Conservação de olho no clima
Na África, onde também muitas guerras foram previstas, o quadro não é diferente, aponta Earle, do IIEA. No continente, já existem, há anos, bons exemplos de cooperação. Ele estudou em particular o caso do acordo assinado em 2002 entre Suazilândia e Moçambique, no qual os países se comprometeram a preservar o rio Maputo. O inovador deste acordo é que ele já leva em conta as possíveis reduções no nível da água por conta da variação climática. “As mudanças climáticas certamente vão exigir mais flexibilidade institucional entre os países, pois haverá mais secas em algumas regiões e mais enchentes em outras”, pondera o pesquisador.
Neste cenário a importância de parques nacionais e reservas para a preservação de nascentes poderá ser estratégica . Earle lembra que a importância dos serviços ambientais prestados por bacias hidrográficas no abastecimento de cidades ou na sustentação de setores, como o de turismo, deve ser reconhecida pelos governos.

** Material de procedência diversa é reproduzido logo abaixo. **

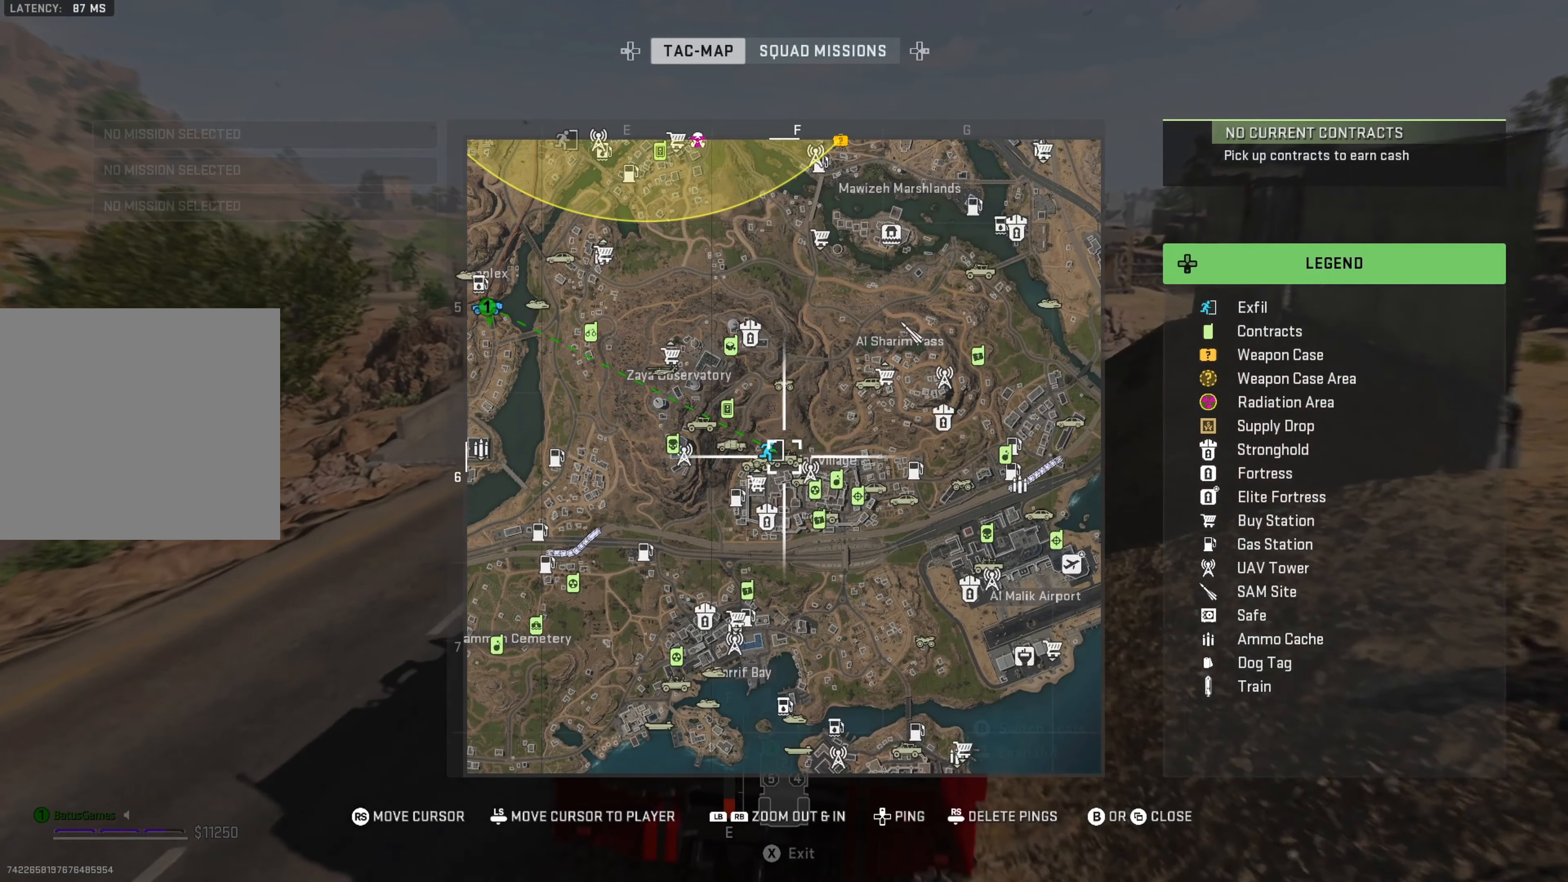
{"buttons": [], "left_stick": "left", "right_stick": "left", "events": [[150, "B", "down"], [216, "B", "up"], [266, "left_stick", "left"], [400, "right_stick", "left"]]}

Ele cita o caso da disputa ocorrida recentemente entre Botsuana e Namíbia, em torno da água do rio Okavango. Decidida a construir um canal que drenaria parte da água da bacia, a Namíbia foi alertada por entidades ambientalistas de que estava desrespeitando a convenção de Ramsar, que protege áreas úmidas em todo mundo. O Okavango é um dos poucos rios na África que deságua em terra. A região, um pântano rico em vida selvagem abriga a reserva de Moremmi, que recebe milhares de turista ao longo do ano. No fim, a feição natural do rio foi protegida. Mais um caso de cooperação, aponta Earle.